====== Text shown ======

Female self doubt
The cast of reality TV show The Only Way is Essex (Mark Wright far left, Lauren Goodger far right).
The prize for orgiastic self-loathing this week goes to one Lauren Goodger, the ‘‘star’’ (oh how loosely I use the term) of The Only Way is Essex, the most horrific reality show to infect television since Temptation Island, which at least had some good scenery.
Much of TOWIE’s confected drama comes from the death struggle/relationship between Lauren and her long-time sweetheart, Mark Wright, who is so loathsome I am surprised The Footy Show has not snapped him up as a panelist.
Mark professes to love Lauren but his behaviour towards her oscillates between thinly-veiled contempt and open psychopathy. Most episodes end with Lauren running from a nightclub crying.
Lauren and her bottom-feeding self-esteem are the subject of a feature in lastweek’s Heat magazine, a British gossip rag (and, unforgivably, the chief vehicle for Katie Price’s ascension to near-global domination).
‘‘I hate the way I look,’’ Goodger told the magazine, detailing the way she avoids mirrors and photographs of herself.
‘‘What part of your body do you hate the most?’’ probed her kindly interviewer.
‘‘My legs and my arms – I hate them,’’ she tossed back.
‘‘I think if I had skinnier legs I could hide being bigger. My legs are the biggest bit of me and my arms need to be halved in size.’’
Lauren, for the record, is a size 12, but it’s her cringe-making self esteem at issue here, not whether or not she is actually fat and/or hideous.
Lauren has never held herself out as a poster-girl for female empowerment, although I think the poor love would be poster-girl for anything if you asked her, so desperate is she for affirmation.
But her naked self-hatred got me thinking about how tragic women can become when they fall down the rabbit-hole of body issues and low self-esteem (I include myself in this cohort, I should note).
Demi Moore is another example. She too has battled with body issues, and recently she gave an interview to Harper’s Bazaar baring her insecurities.
"What scares me is ... that I’m really not lovable, that I’m not worthy of being loved,’’ she said.

====== Dataset content ======

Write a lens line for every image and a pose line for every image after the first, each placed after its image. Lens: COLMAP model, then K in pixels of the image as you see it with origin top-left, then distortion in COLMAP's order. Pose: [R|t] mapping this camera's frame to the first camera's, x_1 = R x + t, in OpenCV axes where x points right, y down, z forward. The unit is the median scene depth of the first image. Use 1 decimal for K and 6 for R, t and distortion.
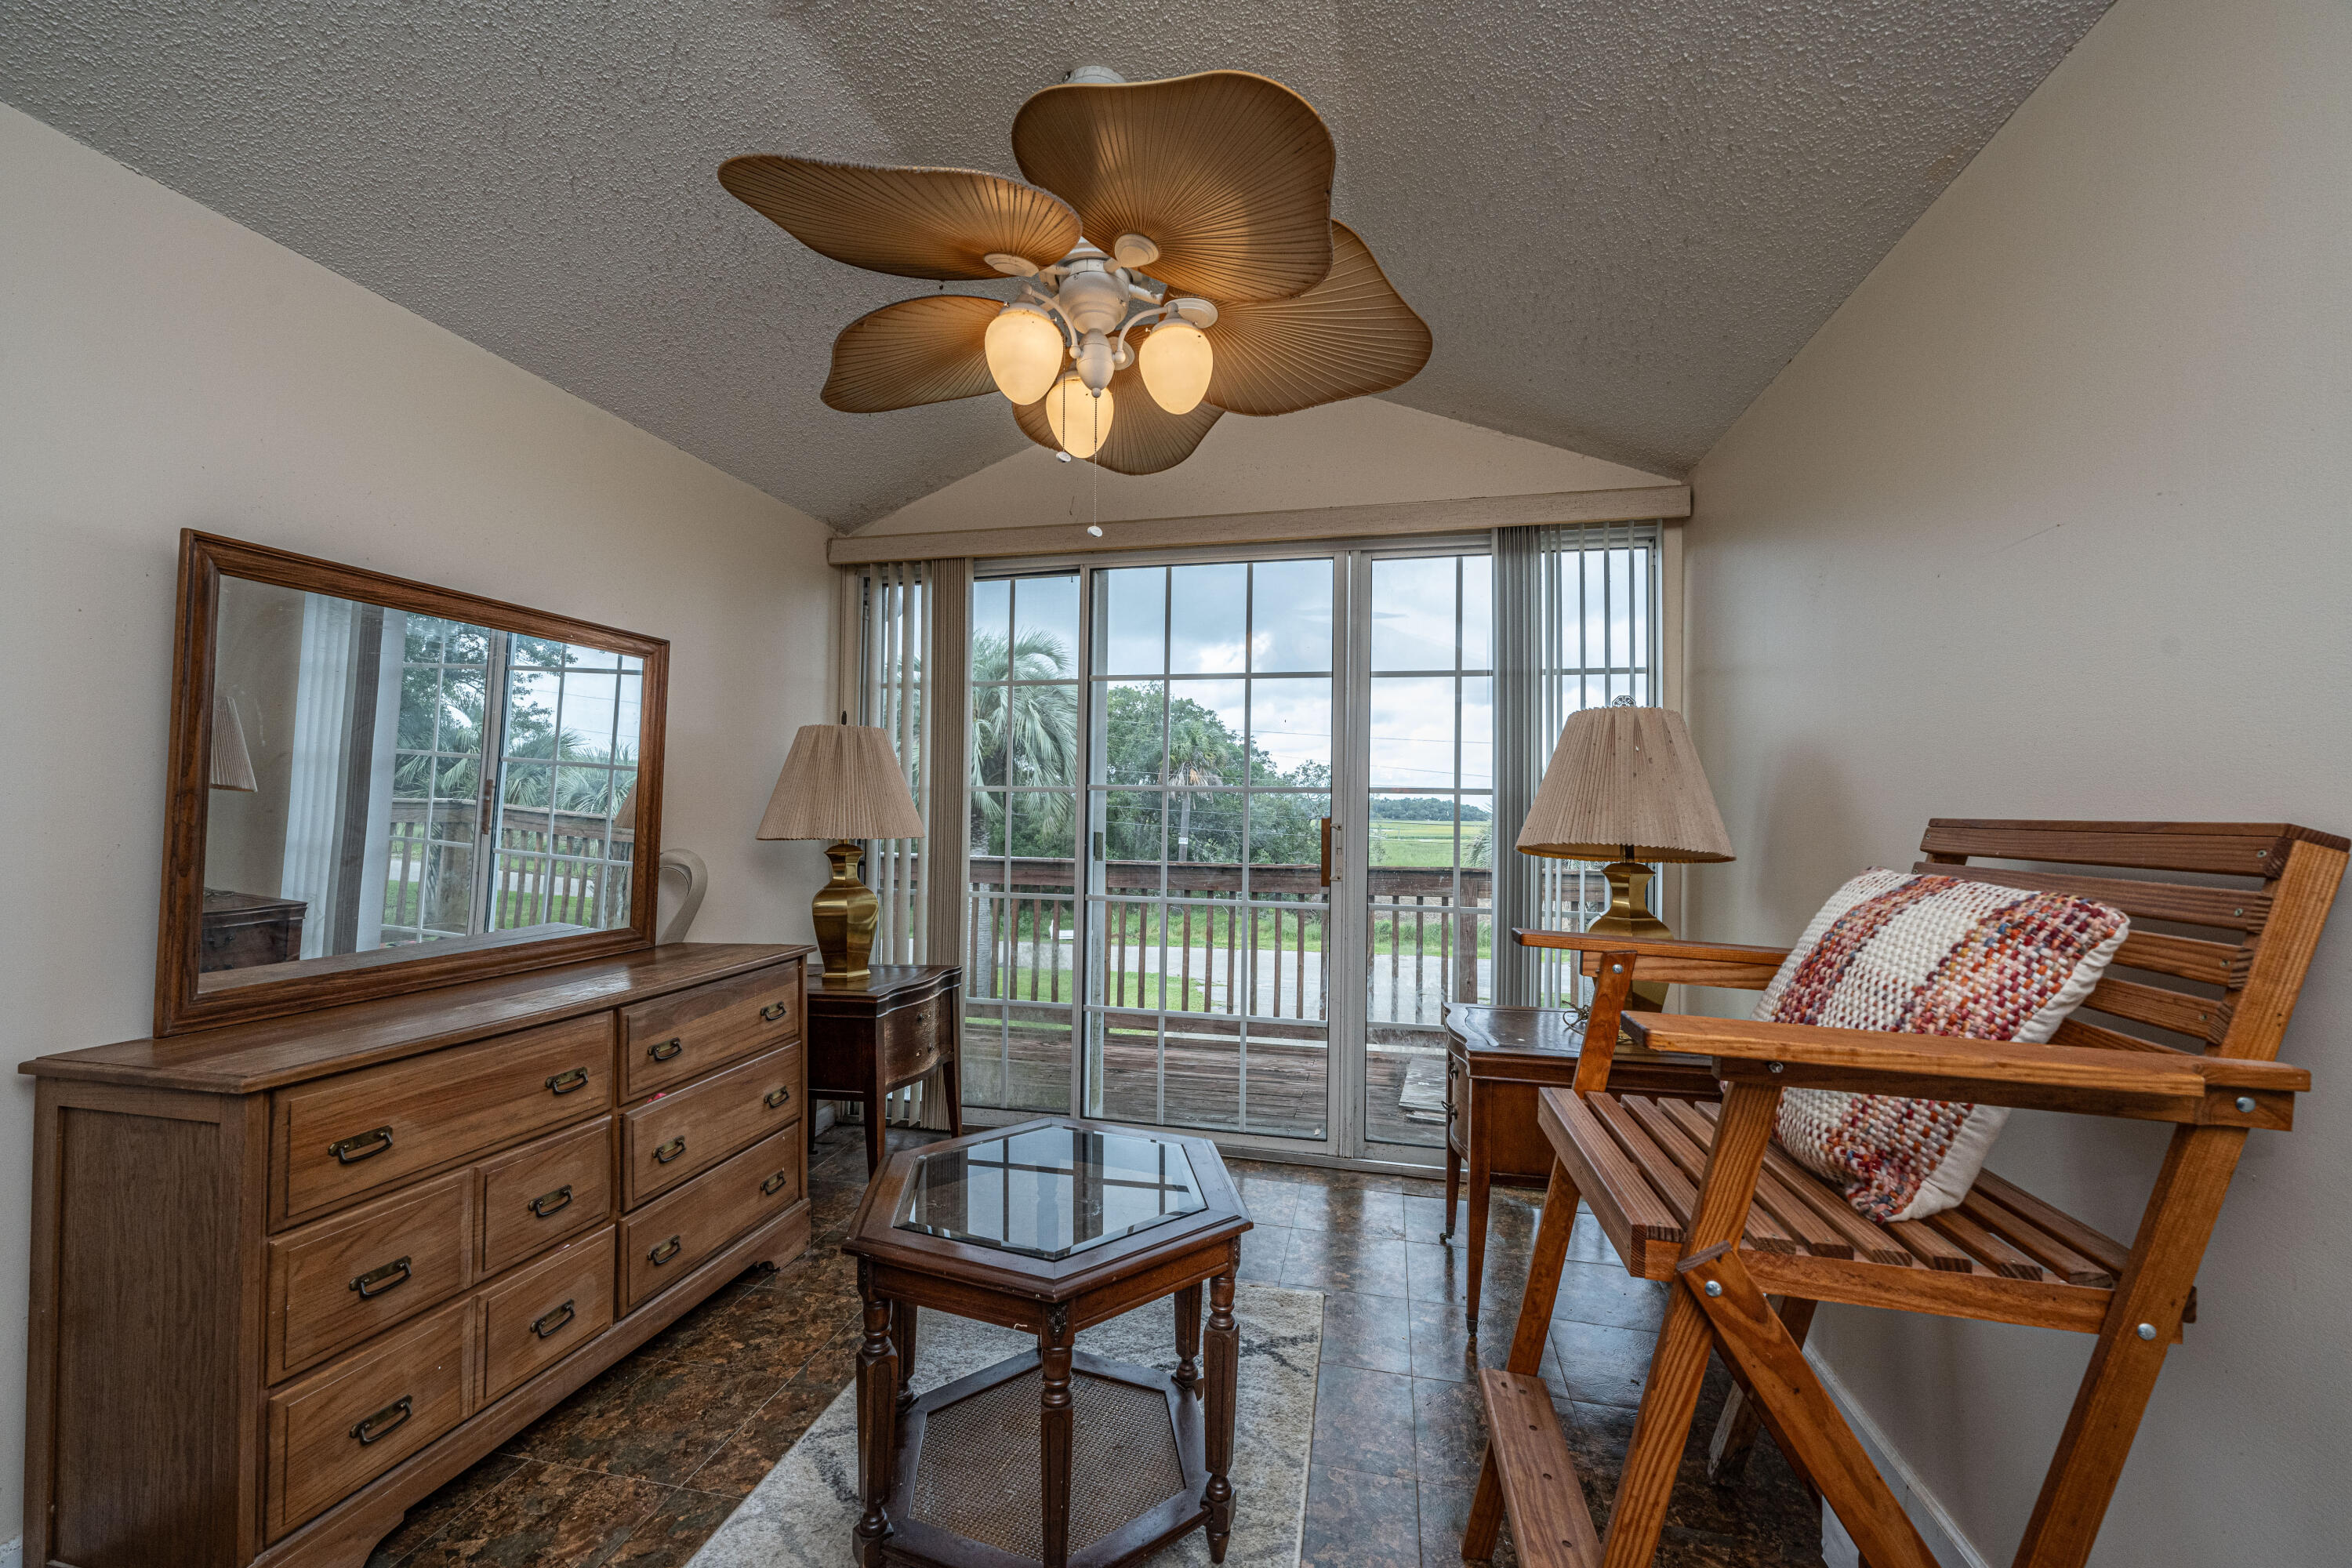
lens RADIAL K [[926.4, 0, 1178.8], [0, 926.4, 787.7], [0, 0, 1]] dist [-0.000935, -0.000030]
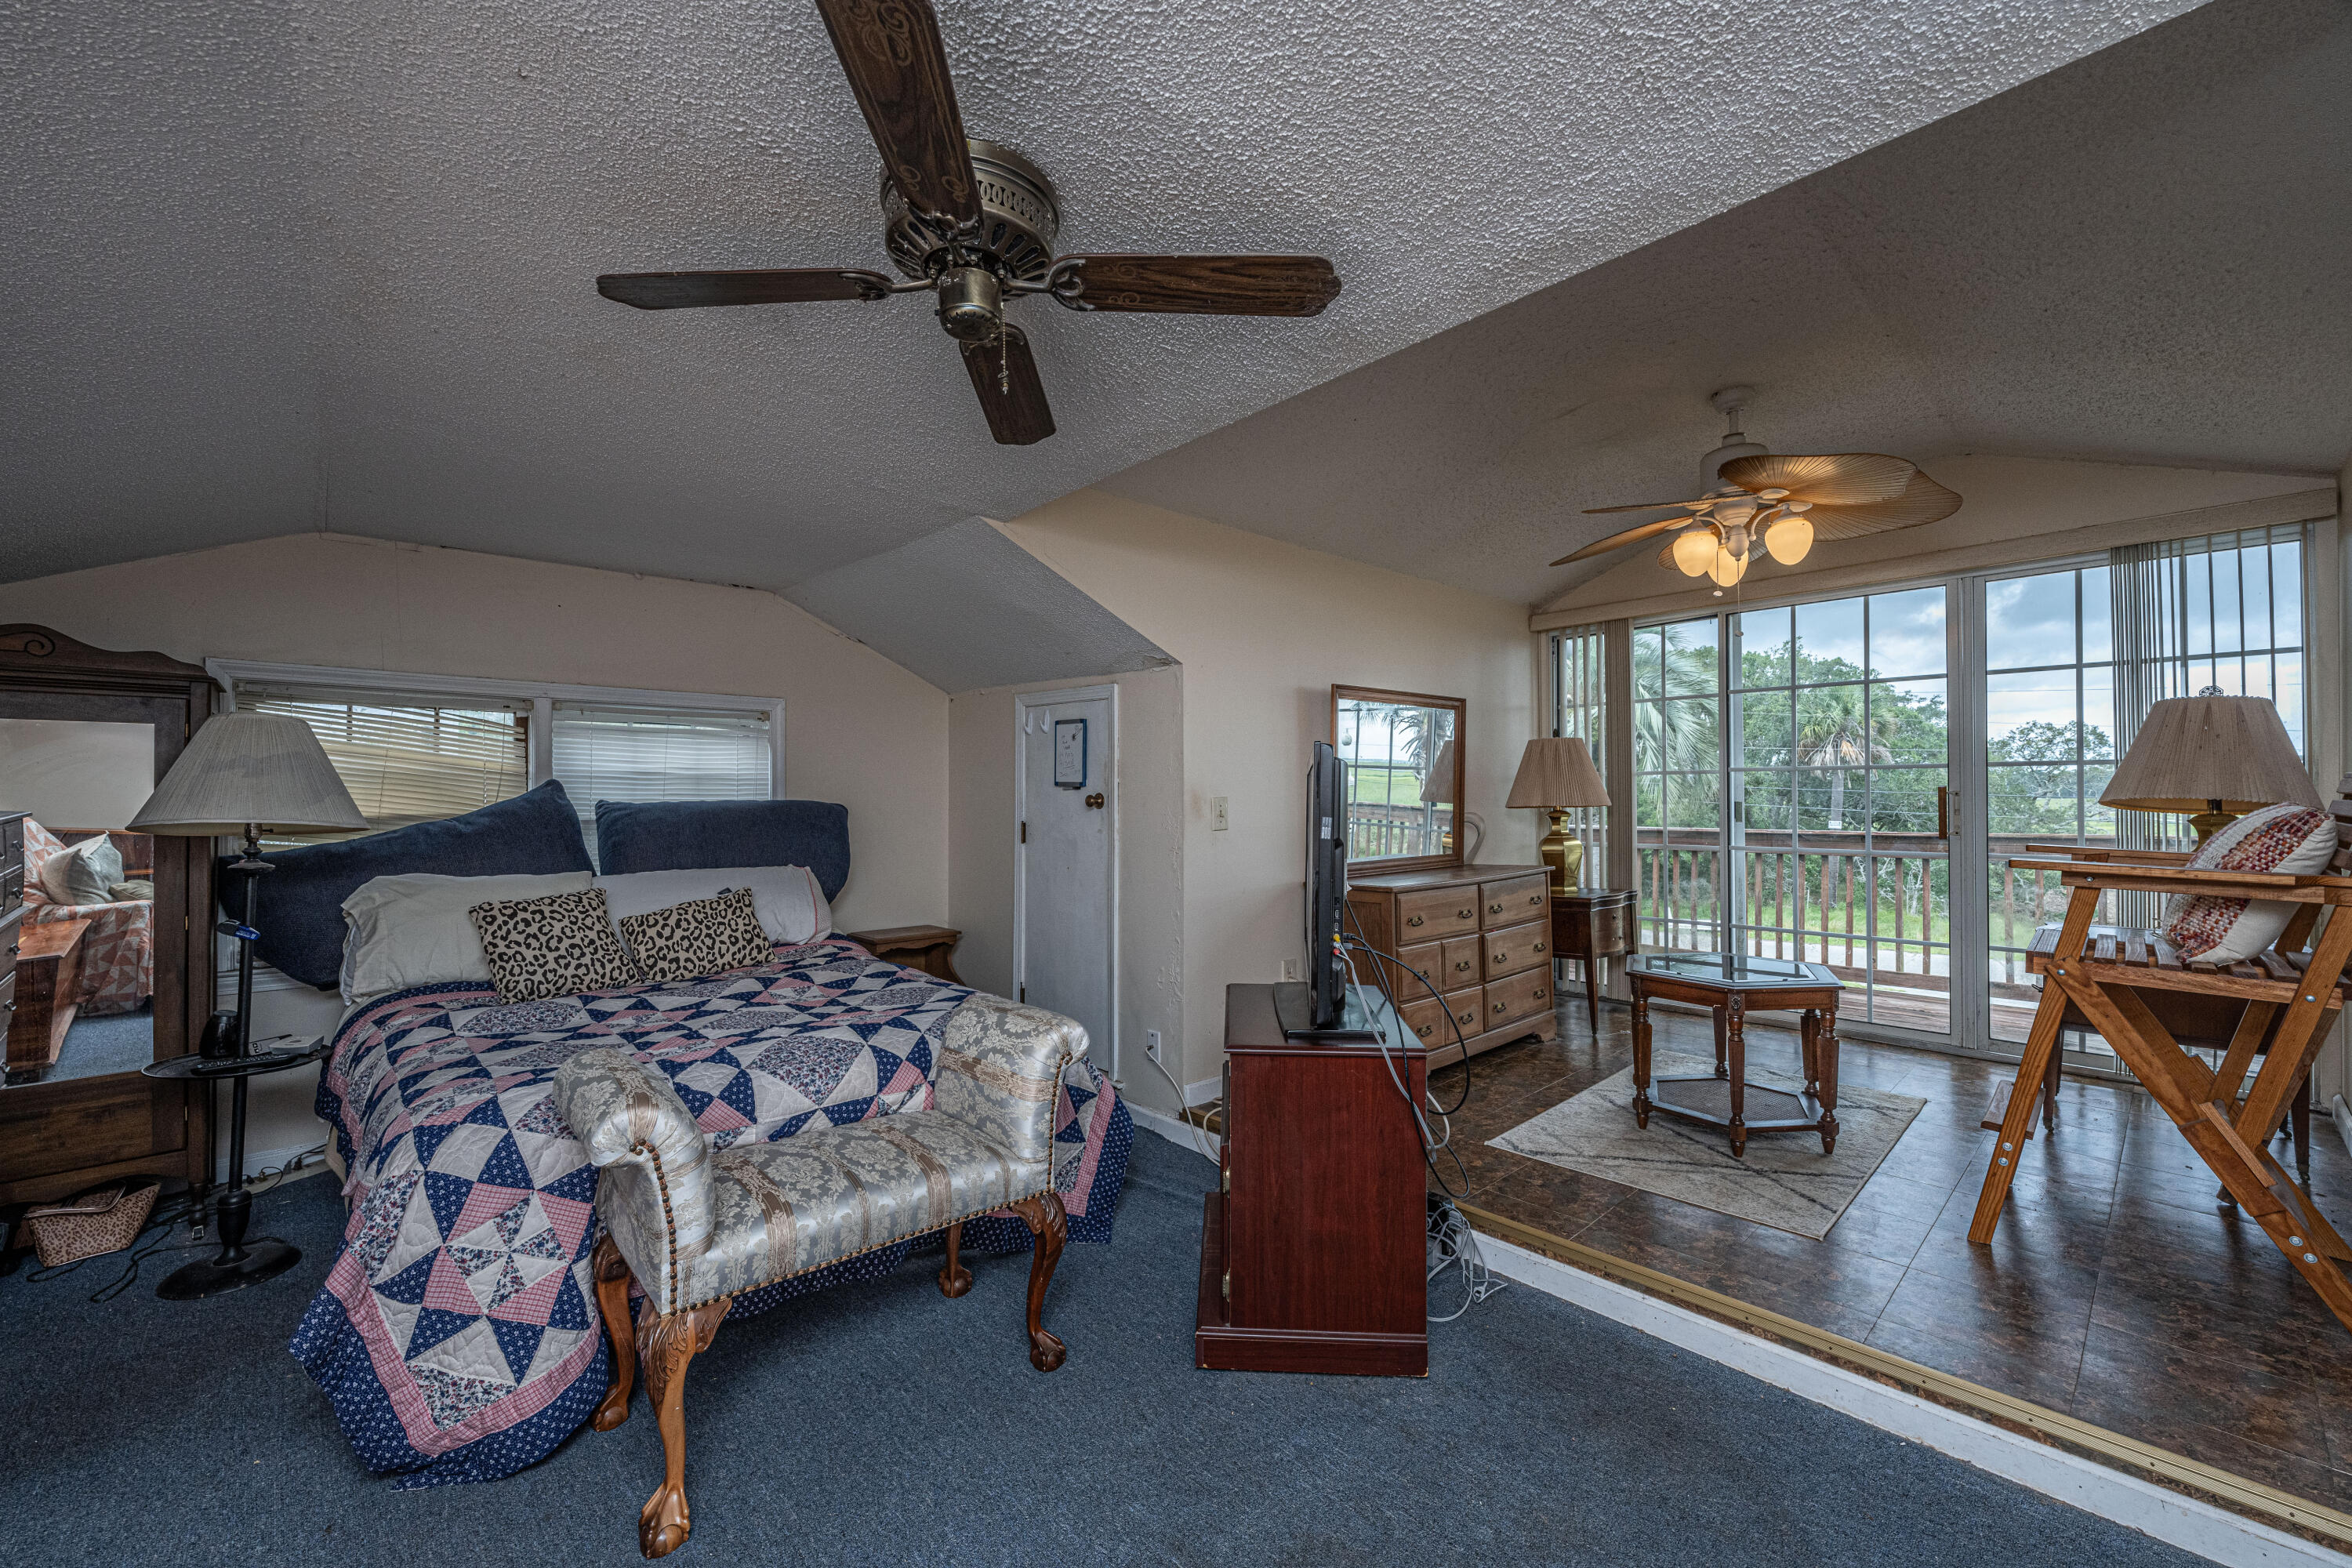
lens RADIAL K [[926.4, 0, 1178.8], [0, 926.4, 787.7], [0, 0, 1]] dist [-0.000935, -0.000030]
pose [[0.816782, -0.023340, -0.576474, 0.033349], [0.032105, 0.999472, 0.005022, -0.007203], [0.576052, -0.022610, 0.817100, -0.718533]]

======

# What is being asked:
Carry on writing the column on female self-doubt, starting right after its last sentence.

# Output of the exercise:
Of course, part of me thought that was ineffably sad, a terrible indictment on the cold dead heart of celebrity worship etc etc, but another part of me screamed, ‘‘You have children who love you and you’re richer than God! How bad can it be? Get your head out of your own arse!’’
Not for a minute am I saying that body dysmorphia and dangerous disorders like bulimia and anorexia aren’t real.
But below that pathological level, shouldn’t women just harden up a bit, and stop seeking the admiration and affirmation of a world that so often won’t give it?
Men don’t spend their days asking the world to tell them they’re pretty, or skinny, or worthy.
This is a massive generalisation, but in my experience, men know instinctively that people tend to take you at your own estimation of yourself.
Yes, it is women and not men, who are bombarded with media images of perfection they can never emulate.
We are judged according to our looks in a way men can’t fathom, and objectified in a way that can make even the most robust among us neurotic.
But if we’re honest, don’t we sometimes partake in our own punishment?
Who among us hasn’t badgered their partner with some variation on, ‘‘Does my bum look big in this?’’ and ‘‘Do you think I need to lose weight?’’
I will never forget my boyfriend’s reaction recently, when I was interrogating him thusly.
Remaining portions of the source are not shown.